(FRAGMENTO)
● ● ● ● ●
La llamarada muy pronto se extendió a Egipto, Libia, Siria y Yemen. Parecía que en el mundo árabe cuajaba el deseo de establecer regímenes de corte occidental, pero no era cierto. Lo que existía, realmente, era la voluntad de ponerles fin a unas tiranías militares corruptas e incompetentes que mantenían en la pobreza a una parte sustancial de la población. Al pueblo no le importaba sustituirlas por curacas procedentes del islamismo radical que impusieran la sharía y embutieran a las mujeres en burkas que impidieran la lujuriosa exhibición del rostro.
¿Cuáles son esos síntomas que nos permiten hablar del surgimiento de una primavera latinoamericana? Hay, por lo menos tres.
Primero, tímidamente, en octubre, los guatemaltecos optaron en las urnas por un actor de centroderecha, sin experiencia política, Jimmy Morales, antes que por Sandra Torres, una señora procedente de la izquierda. El lema de Morales era sencillo y contundente: “Ni corrupto ni ladrón”. Con esa promesa, duplicó la votación de Torres. Morales no prometía hacer una revolución, sino volver a las raíces republicanas, buena gerencia, honradez, mercado y combatir la pobreza liberando la energía productiva del país.
En noviembre le tocó el turno a Mauricio Macri en Argentina, otro político de centroderecha. Hizo algo que unos meses antes parecía imposible: derrotó al peronismo en su variante kirchnerista, aunque su contrincante, Daniel Scioli, tal vez era la cara más presentable de esa corriente, porque, en el fondo, resultaba ajeno a ella. Macri también prometió buen Gobierno, sosiego, menos populismo, menos clientelismo y, muy especialmente, luchar contra la corrupción y el narcotráfico.
El tercer síntoma de la primavera latinoamericana fueron las elecciones parciales del 6 de diciembre en Venezuela. La oposición democrática logró controlar los dos tercios de la Asamblea Nacional, con lo cual podrá frenar la deriva totalitaria del chavismo y comenzar a recuperar al país tras diecisiete años de estupideces y atropellos.
Los electores castigaron a Nicolás Maduro por el desabastecimiento atroz, por la más alta inflación del planeta, por la violencia asesina que ha convertido al país en un matadero, por la corrupción sin límites, por la patética ignorancia de un presidente que trina y es capaz de hablar con los pájaros, pero no con las personas, porque tiene su cabecita llena de millonas de penes y peces incontrolables, como si estrenara una variante cómica del síndrome de Tourette.
● ● ● ● ●
(ACTIVIDAD) Continúa el texto sobre la primavera latinoamericana a partir de su última oración. Las entradas no hacen falta.

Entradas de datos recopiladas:
● ● ● ● ●
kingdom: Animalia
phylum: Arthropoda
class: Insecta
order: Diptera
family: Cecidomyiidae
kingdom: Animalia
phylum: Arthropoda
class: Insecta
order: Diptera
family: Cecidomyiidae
● ● ● ● ●
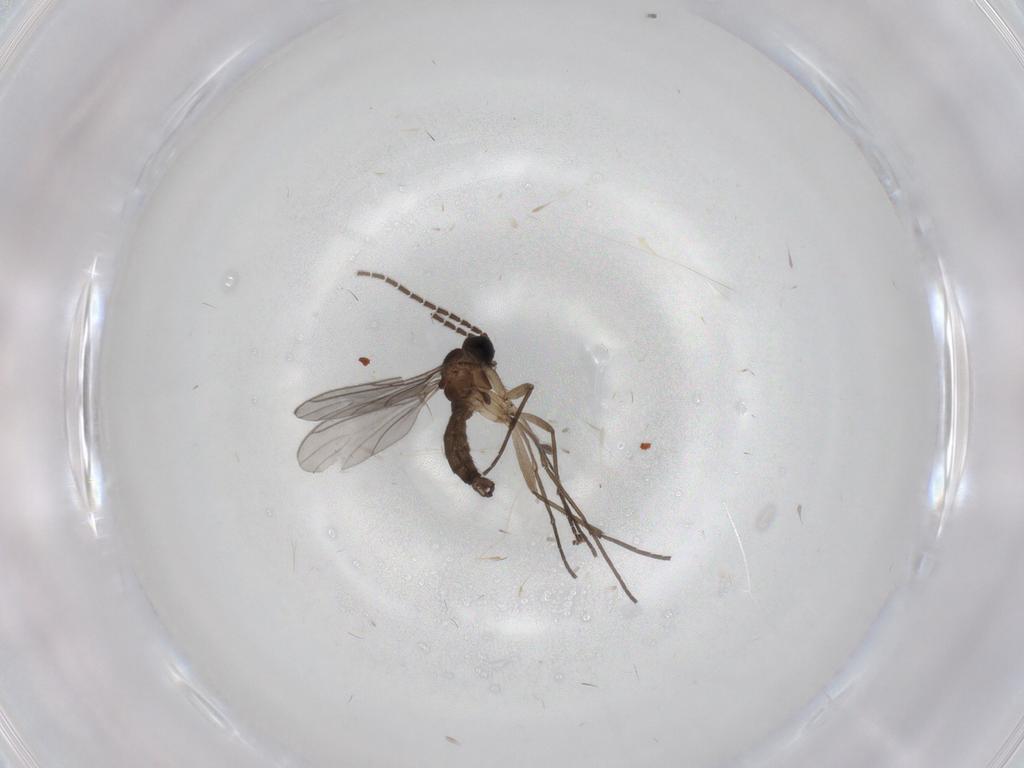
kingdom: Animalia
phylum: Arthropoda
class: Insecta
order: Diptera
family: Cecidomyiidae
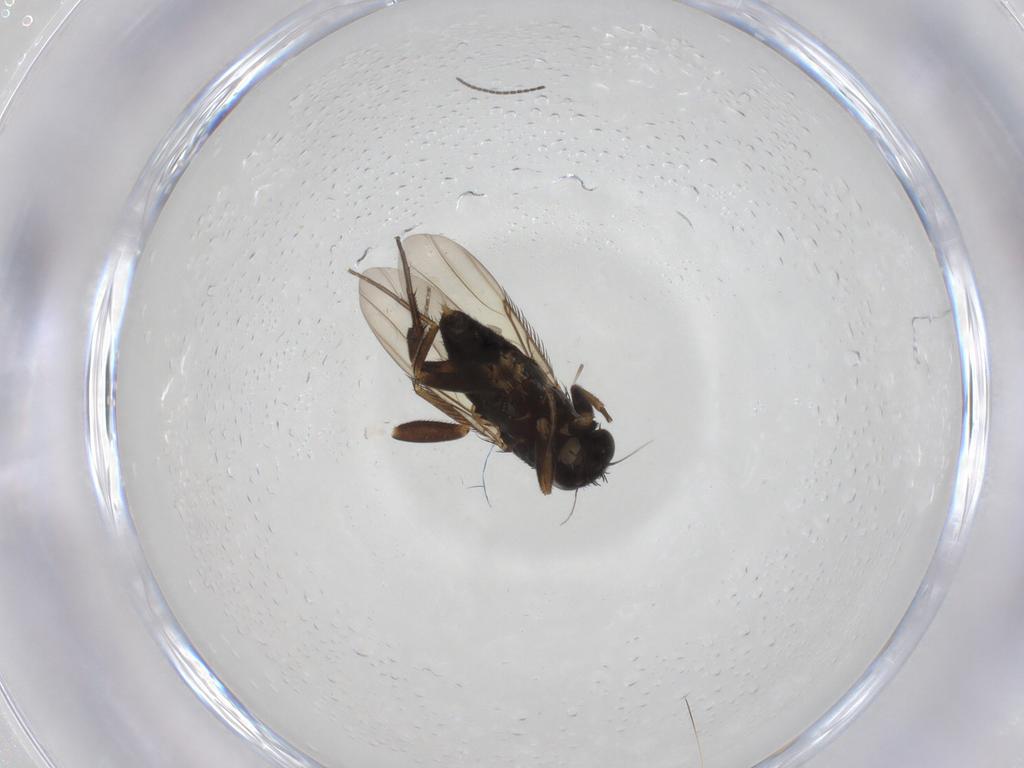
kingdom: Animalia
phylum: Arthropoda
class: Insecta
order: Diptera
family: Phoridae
● ● ● ● ●
(RESPUESTA)
¿Qué son, en definitiva, las primaveras? Son fenómenos políticos que trascienden las fronteras. Es el nombre poético de la teoría del dominó, que postulaba que los países se comunicaban las sacudidas unos a otros, como fichas que iban cayendo por la acción y el peso de la anterior.
La primavera latinoamericana se sustenta en el rechazo a la corrupción, como se ha visto en los tres países mencionados, y como se observa en Brasil y Chile. Se deja ver en la convicción de que el populismo, con las constantes violaciones de la ley, con el gasto público elevado, el clientelismo asistencialista, la demagogia constante y ese obsceno lenguaje radical antimercado, antiamericano y antioccidental, conduce al desbarajuste económico, catástrofe que invariablemente desemboca en el ajuste doloroso.
América Latina está cansada de la cháchara incendiaria del Foro de San Pablo, de las locuras devastadoras del socialismo del siglo XXI y de la secta de la Alianza Bolivariana para los Pueblos de Nuestra América (ALBA) lanzada por Hugo Chávez y financiada por los petrodólares de los venezolanos.
Esta primavera arrastrará a Evo Morales y a su antirrepublicano invento plurinacional, al experimento ecuatoriano de Rafael Correa, al neosomocismo sandinista de Daniel Ortega y dejará a Cuba íngrima, más sola que la una, consumiéndose en la pobreza, mientras van desapareciendo los líderes que hicieron posible esa crudelísima manera de mortificar a los seres humanos.
Es la hora de la sensatez. Esta vez sí se sabe cómo ha venido la primavera.